Florida’s offensive coordinator roulette

Florida’s also shuffled through offensive coordinators this decade, with Charlie Weis, Brent Pease, Kurt Roper and Doug Nussmeier all called in to “fix it,” with none of them able to get Florida above 28th in S&P+ offensive efficiency, which is where Florida finished in 2012, the last time it beat the Noles.

How bad has it been?

Florida didn’t even score an offensive touchdown against FSU for nearly three years, ending that stretch of futility last year when Mark Thompson broke a 10-quarter offensive touchdown drought in the first quarter.

Jameis Winston

As bad as Florida’s quarterback play has been, the Seminoles have had some of their program’s best production at the position, beginning with Christian Ponder and E.J. Manuel early in the decade and highlighted by the Heisman-winning performance of Jameis Winston in 2013.

Fisher’s early FSU teams were successful enough to win the ACC and succeed at Orange Bowls. Winston changed the game, and in one masterful 2-minute drill in the last BCS National Championship game ever played, delivered FSU its third national championship.

Winston hammered Florida 37-7 in 2013, and even as he struggled mightily against the Gators in 2014, he was good enough in the second half to win the game anyway.

Florida has simply not had a player in that universe at the QB position since Tebow left campus.

Dalvin Cook

Will Muschamp thought he had landed the electric playmaker at running back the program had been searching for when 5-star Miami Central product Dalvin Cook committed to the Gators in 2013.

Despite Florida’s disaster of a season that fall, Cook continued to profess loyalty to the Gators, until he finally flipped on New Year’s Eve, shortly before Florida State played for the national championship. Muschamp, believing Cook would stick when no one paying any real attention did, was left with almost no backup plan, floating in the wind.

Cook spent the next three years obliterating the Gators, running for 480 yards in three games and averaging an astonishing 6.32 yards per carry against three Florida defenses laden with high-end NFL talent.

Cook, more than any single player this decade, both defined FSU’s dominance in the rivalry and demonstrated the largest reason FSU pulled so far ahead …

Speaking of Dalvin Cook … Recruiting

While the Florida-Georgia game is the SEC’s second-best rivalry and, due to SEC East implications, probably Florida’s biggest on-field football game, the FSU game has the largest impact on recruiting.

For that reason, FSU might be Florida’s largest rival, as recruiting is the lifeblood of any program.

How much does it matter to win this game?

According to Bill Sikes, former regular on the Gators podcast Gators Breakdown who has thoroughly researched recruiting in the state of Florida over the past two decades, the winner of the Florida-Florida State game has finished with a higher-ranked recruiting class than the loser for the past 13 seasons. The average rank of the winner’s class in that period? Fourth.
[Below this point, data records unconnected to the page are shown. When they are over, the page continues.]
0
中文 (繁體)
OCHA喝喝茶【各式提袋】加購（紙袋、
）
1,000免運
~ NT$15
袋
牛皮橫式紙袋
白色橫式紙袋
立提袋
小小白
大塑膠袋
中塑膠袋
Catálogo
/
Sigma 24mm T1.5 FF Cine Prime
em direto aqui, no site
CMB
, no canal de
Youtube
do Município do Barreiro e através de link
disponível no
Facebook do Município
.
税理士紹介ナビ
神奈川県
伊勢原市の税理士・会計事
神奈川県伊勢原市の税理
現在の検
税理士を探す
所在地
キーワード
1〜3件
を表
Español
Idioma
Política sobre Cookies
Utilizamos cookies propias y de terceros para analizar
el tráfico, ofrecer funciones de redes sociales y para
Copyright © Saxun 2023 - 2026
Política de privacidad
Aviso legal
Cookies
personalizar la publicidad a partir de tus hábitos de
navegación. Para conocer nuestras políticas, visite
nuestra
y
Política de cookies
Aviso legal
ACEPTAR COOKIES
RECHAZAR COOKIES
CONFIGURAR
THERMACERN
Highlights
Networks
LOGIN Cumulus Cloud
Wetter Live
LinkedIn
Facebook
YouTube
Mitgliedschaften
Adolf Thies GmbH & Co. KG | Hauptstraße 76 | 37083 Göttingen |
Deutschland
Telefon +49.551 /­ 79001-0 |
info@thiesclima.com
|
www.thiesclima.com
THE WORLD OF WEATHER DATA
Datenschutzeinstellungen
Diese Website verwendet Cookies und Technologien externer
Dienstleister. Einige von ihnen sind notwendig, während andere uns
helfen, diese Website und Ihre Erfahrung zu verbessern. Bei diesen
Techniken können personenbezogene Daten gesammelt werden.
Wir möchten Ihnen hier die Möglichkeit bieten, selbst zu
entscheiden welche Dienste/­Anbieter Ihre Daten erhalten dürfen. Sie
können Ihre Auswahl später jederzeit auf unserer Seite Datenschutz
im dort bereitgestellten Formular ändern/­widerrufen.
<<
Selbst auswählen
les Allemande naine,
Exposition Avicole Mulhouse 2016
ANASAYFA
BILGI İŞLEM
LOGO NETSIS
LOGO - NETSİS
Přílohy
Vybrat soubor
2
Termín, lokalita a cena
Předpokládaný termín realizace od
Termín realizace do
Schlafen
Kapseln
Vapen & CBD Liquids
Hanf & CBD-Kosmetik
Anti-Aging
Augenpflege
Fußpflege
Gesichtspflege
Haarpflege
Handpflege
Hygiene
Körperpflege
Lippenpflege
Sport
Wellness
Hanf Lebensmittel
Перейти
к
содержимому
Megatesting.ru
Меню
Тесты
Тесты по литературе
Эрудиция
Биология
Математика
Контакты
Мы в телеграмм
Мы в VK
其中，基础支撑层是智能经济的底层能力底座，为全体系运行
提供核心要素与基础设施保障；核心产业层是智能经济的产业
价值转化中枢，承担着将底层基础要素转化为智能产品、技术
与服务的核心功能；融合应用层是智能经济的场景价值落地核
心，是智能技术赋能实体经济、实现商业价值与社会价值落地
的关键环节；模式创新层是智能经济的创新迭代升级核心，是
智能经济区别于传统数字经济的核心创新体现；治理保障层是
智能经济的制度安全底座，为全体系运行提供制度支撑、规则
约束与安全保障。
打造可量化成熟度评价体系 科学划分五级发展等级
That’s astounding and demonstrates how big a deal it is when one school gets on a roll in this football game.

Jimbo Fisher

Fisher isn’t without his flaws, especially as a somewhat predictable play-caller when he lacks an elite quarterback.

But he was always locked in for rivalry games in Tallahassee, going 14-2 against FSU’s two largest rivals, Florida and Miami.

Fisher has always been an elite recruiter, and his ability to put — and keep — together a staff that consistently recruited balanced, blue-chip heavy classes helped FSU flip the script in a rivalry where Florida consistently had better talent in the decade prior to Fisher’s arrival.

 McElwain didn’t “get it”

Jim McElwain’s mantra at Florida was always that “every opportunity to compete is a great opportunity.” That’s a Saban-like view and it works for Nick because of his staff’s ability to recruit and their impeccable attention to detail.

It doesn’t work everywhere because — surprise, surprise — not every coach is Nick Saban and the reality is that in some places, you have to acknowledge that some games are larger than others.

Fisher knew this about Florida-Florida State. Saban has learned it about the Iron Bowl, the one game that has given him a bit of trouble in Tuscaloosa.

Florida-Florida State is one of those games. It’s not “just another game.” Urban Meyer understood that during his tenure in Gainesville. Steve Spurrier might have always wanted to beat Georgia more, but he knew he needed to compete and beat FSU if Florida was to compete for national championships. Bobby Bowden knew and valued this game above all others in Tallahassee, which is part of the reason that despite Spurrier’s fire, the Noles and Bowden were the one team Spurrier’s mighty Florida empire couldn’t always figure out.

McElwain didn’t get the magnitude of this game. He wrote off his first loss to FSU because, to quote, “we’re going to Atlanta, aren’t we?” That kind of attitude is why he only lasted two editions of this rivalry game.

The hope in Florida’s fan base is that in Mullen, Florida once again has a coach that understands the magnitude of this rivalry game and will make winning it a big priority in Gainesville.